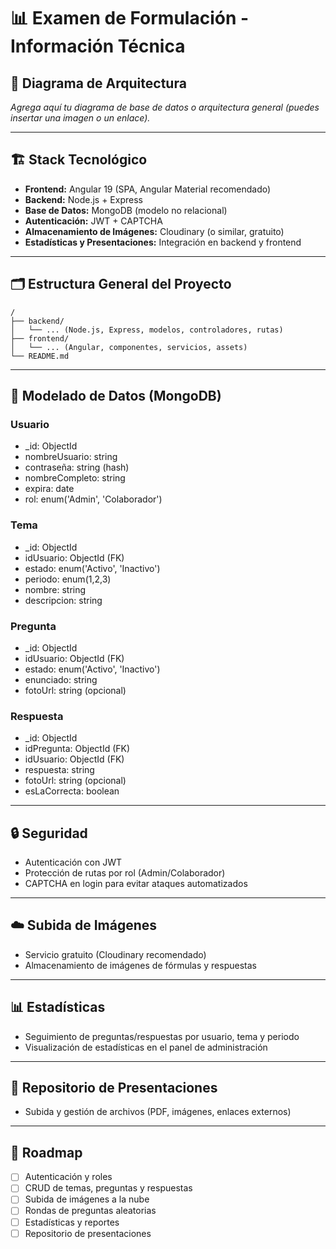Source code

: # 📊 Examen de Formulación - Información Técnica

## 📐 Diagrama de Arquitectura

_Agrega aquí tu diagrama de base de datos o arquitectura general (puedes insertar una imagen o un enlace)._

---

## 🏗️ Stack Tecnológico

- **Frontend:** Angular 19 (SPA, Angular Material recomendado)
- **Backend:** Node.js + Express
- **Base de Datos:** MongoDB (modelo no relacional)
- **Autenticación:** JWT + CAPTCHA
- **Almacenamiento de Imágenes:** Cloudinary (o similar, gratuito)
- **Estadísticas y Presentaciones:** Integración en backend y frontend

---

## 🗂️ Estructura General del Proyecto

```
/
├── backend/
│   └── ... (Node.js, Express, modelos, controladores, rutas)
├── frontend/
│   └── ... (Angular, componentes, servicios, assets)
└── README.md
```

---

## 🧩 Modelado de Datos (MongoDB)

### Usuario

- \_id: ObjectId
- nombreUsuario: string
- contraseña: string (hash)
- nombreCompleto: string
- expira: date
- rol: enum('Admin', 'Colaborador')

### Tema

- \_id: ObjectId
- idUsuario: ObjectId (FK)
- estado: enum('Activo', 'Inactivo')
- periodo: enum(1,2,3)
- nombre: string
- descripcion: string

### Pregunta

- \_id: ObjectId
- idUsuario: ObjectId (FK)
- estado: enum('Activo', 'Inactivo')
- enunciado: string
- fotoUrl: string (opcional)

### Respuesta

- \_id: ObjectId
- idPregunta: ObjectId (FK)
- idUsuario: ObjectId (FK)
- respuesta: string
- fotoUrl: string (opcional)
- esLaCorrecta: boolean

---

## 🔒 Seguridad

- Autenticación con JWT
- Protección de rutas por rol (Admin/Colaborador)
- CAPTCHA en login para evitar ataques automatizados

---

## ☁️ Subida de Imágenes

- Servicio gratuito (Cloudinary recomendado)
- Almacenamiento de imágenes de fórmulas y respuestas

---

## 📊 Estadísticas

- Seguimiento de preguntas/respuestas por usuario, tema y periodo
- Visualización de estadísticas en el panel de administración

---

## 📂 Repositorio de Presentaciones

- Subida y gestión de archivos (PDF, imágenes, enlaces externos)

---

## 🚦 Roadmap

- [ ] Autenticación y roles
- [ ] CRUD de temas, preguntas y respuestas
- [ ] Subida de imágenes a la nube
- [ ] Rondas de preguntas aleatorias
- [ ] Estadísticas y reportes
- [ ] Repositorio de presentaciones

How to complete this task
Set the material down exactly, images excluded.

Task output
Source code

: # 📊 Examen de Formulación - Información Técnica

## 📐 Diagrama de Arquitectura

_Agrega aquí tu diagrama de base de datos o arquitectura general (puedes insertar una imagen o un enlace)._

---

## 🏗️ Stack Tecnológico

- **Frontend:** Angular 19 (SPA, Angular Material recomendado)
- **Backend:** Node.js + Express
- **Base de Datos:** MongoDB (modelo no relacional)
- **Autenticación:** JWT + CAPTCHA
- **Almacenamiento de Imágenes:** Cloudinary (o similar, gratuito)
- **Estadísticas y Presentaciones:** Integración en backend y frontend

---

## 🗂️ Estructura General del Proyecto

```
/
├── backend/
│   └── ... (Node.js, Express, modelos, controladores, rutas)
├── frontend/
│   └── ... (Angular, componentes, servicios, assets)
└── README.md
```

---

## 🧩 Modelado de Datos (MongoDB)

### Usuario

- \_id: ObjectId
- nombreUsuario: string
- contraseña: string (hash)
- nombreCompleto: string
- expira: date
- rol: enum('Admin', 'Colaborador')

### Tema

- \_id: ObjectId
- idUsuario: ObjectId (FK)
- estado: enum('Activo', 'Inactivo')
- periodo: enum(1,2,3)
- nombre: string
- descripcion: string

### Pregunta

- \_id: ObjectId
- idUsuario: ObjectId (FK)
- estado: enum('Activo', 'Inactivo')
- enunciado: string
- fotoUrl: string (opcional)

### Respuesta

- \_id: ObjectId
- idPregunta: ObjectId (FK)
- idUsuario: ObjectId (FK)
- respuesta: string
- fotoUrl: string (opcional)
- esLaCorrecta: boolean

---

## 🔒 Seguridad

- Autenticación con JWT
- Protección de rutas por rol (Admin/Colaborador)
- CAPTCHA en login para evitar ataques automatizados

---

## ☁️ Subida de Imágenes

- Servicio gratuito (Cloudinary recomendado)
- Almacenamiento de imágenes de fórmulas y respuestas

---

## 📊 Estadísticas

- Seguimiento de preguntas/respuestas por usuario, tema y periodo
- Visualización de estadísticas en el panel de administración

---

## 📂 Repositorio de Presentaciones

- Subida y gestión de archivos (PDF, imágenes, enlaces externos)

---

## 🚦 Roadmap

- [ ] Autenticación y roles
- [ ] CRUD de temas, preguntas y respuestas
- [ ] Subida de imágenes a la nube
- [ ] Rondas de preguntas aleatorias
- [ ] Estadísticas y reportes
- [ ] Repositorio de presentaciones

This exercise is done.